US Controlled Substance: Schedule II
Data not available
-Take orally every 12 hours
-Swallow capsules whole; do not crush, chew, or dissolve the pellets as this will result in uncontrolled delivery of oxycodone which can lead to overdose
-For patients unable to swallow capsules whole, may open capsule and sprinkle capsule contents on applesauce and immediately swallow without chewing
-This drug should be prescribed by healthcare professionals who are knowledgeable in the use of potent opioids for the management of chronic pain.
-Because of the risks of addiction, abuse and misuse, the lowest dose for the shortest duration consistent with individual patient treatment goals should be used.
-Frequent communication between members of the healthcare team, patients, and their caregiver/family is important during periods of changing analgesic requirements; if the level of pain increases after dose stabilization, an attempt should be made to identify the source of increased pain before increasing the dose of pain medication.

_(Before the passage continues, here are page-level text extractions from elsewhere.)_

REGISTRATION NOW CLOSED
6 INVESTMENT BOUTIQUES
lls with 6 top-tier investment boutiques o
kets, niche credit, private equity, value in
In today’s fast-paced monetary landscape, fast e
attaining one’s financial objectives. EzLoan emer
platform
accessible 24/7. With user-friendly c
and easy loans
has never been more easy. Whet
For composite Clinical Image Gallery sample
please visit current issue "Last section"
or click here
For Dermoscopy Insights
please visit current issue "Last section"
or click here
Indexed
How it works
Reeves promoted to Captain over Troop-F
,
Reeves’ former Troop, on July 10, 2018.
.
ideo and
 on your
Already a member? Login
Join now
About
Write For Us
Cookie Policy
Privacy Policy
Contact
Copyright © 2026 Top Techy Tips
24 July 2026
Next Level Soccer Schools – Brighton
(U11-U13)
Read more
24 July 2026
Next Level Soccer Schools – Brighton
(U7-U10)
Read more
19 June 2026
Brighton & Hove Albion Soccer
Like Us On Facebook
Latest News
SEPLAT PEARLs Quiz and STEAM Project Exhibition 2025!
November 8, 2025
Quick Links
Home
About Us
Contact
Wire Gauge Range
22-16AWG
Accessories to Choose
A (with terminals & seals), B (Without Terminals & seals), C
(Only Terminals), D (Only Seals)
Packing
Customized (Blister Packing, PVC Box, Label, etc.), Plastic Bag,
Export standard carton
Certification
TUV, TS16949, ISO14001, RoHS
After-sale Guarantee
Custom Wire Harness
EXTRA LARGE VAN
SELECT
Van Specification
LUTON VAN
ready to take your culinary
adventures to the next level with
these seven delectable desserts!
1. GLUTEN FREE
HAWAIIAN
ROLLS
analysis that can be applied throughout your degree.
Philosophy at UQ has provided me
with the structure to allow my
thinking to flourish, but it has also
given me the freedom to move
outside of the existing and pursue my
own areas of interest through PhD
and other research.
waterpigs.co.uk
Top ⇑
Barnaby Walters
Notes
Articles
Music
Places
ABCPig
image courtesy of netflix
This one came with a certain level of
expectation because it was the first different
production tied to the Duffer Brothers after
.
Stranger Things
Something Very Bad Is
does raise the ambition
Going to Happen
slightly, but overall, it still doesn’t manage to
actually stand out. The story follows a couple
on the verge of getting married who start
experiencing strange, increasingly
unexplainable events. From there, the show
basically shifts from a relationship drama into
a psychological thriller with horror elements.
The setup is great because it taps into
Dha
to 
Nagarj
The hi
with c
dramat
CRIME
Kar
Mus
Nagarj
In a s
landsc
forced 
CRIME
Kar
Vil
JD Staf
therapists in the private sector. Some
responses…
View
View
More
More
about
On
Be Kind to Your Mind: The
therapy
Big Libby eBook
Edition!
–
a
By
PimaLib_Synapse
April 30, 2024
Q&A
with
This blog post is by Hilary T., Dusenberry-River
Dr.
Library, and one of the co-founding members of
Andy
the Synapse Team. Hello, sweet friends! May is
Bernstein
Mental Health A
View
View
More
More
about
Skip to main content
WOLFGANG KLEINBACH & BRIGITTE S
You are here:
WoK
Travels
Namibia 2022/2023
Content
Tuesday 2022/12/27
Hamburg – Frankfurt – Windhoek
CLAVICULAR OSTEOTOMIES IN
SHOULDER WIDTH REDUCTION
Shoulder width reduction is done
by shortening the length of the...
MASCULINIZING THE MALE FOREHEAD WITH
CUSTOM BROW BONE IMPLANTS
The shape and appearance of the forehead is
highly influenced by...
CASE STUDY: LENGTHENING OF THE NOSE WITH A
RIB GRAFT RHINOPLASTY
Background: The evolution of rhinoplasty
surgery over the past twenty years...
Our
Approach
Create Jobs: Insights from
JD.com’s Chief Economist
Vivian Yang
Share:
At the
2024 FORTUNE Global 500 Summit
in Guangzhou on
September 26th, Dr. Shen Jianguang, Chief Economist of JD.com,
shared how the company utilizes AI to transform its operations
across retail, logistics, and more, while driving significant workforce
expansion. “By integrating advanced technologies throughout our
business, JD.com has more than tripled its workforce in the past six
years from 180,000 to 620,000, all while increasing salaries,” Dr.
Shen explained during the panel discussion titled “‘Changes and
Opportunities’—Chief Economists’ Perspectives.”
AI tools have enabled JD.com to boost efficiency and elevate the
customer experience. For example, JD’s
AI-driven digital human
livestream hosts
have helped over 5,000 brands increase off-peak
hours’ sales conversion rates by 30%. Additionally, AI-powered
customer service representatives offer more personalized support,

-For patients receiving other opioid analgesics and switching to this drug, it is safer to underestimate a patient's 24-hour oral requirement and provide rescue medication than overestimate and manage an adverse reaction; there is substantial inter-patient variation in the relative potency of different opioid drugs that conversion tables are not able to capture.
-Monitor for respiratory depression, especially during initiation and following any increase in dose; close monitoring will be necessary in patients at increased risk and/or those receiving concomitant medications that increase the risk of respiratory depression
-Monitor for signs of hypotension
-Monitor for the development of behaviors indicative of addiction, abuse, or misuse
-Advise patients to store this drug safely out of the sight and reach of children; accidental use by a child is a medical emergency and can result in death.
-Patients should understand that this drug, even when taken as recommended can result in addiction, abuse, and misuse; instruct patients not to share their drug with others and protect their drug from theft or misuse.
-Patients should understand the risks of life-threatening respiratory depression, and be informed as to when this risk is greatest; patients and caregivers should be instructed to get emergency help right away if too much drug is taken or if breathing problems occur.
-Patients should seek medical advice for signs and symptoms of opioid withdrawal such as tremors, chills, diarrhea, irritability, and yawning.
-Patients should be instructed to check with their healthcare provider before taking any new medications, including alcohol, herbal supplements and over the counter products
-This drug may cause drowsiness, dizziness, or impair thinking or motor skills; patients should avoid driving or operating machinery until adverse effects are determined.
-Women of child bearing potential should understand that prolonged use during pregnancy can result in neonatal opioid withdrawal syndrome and that prompt recognition and treatment will be necessary.
-Patients should be instructed in proper disposal.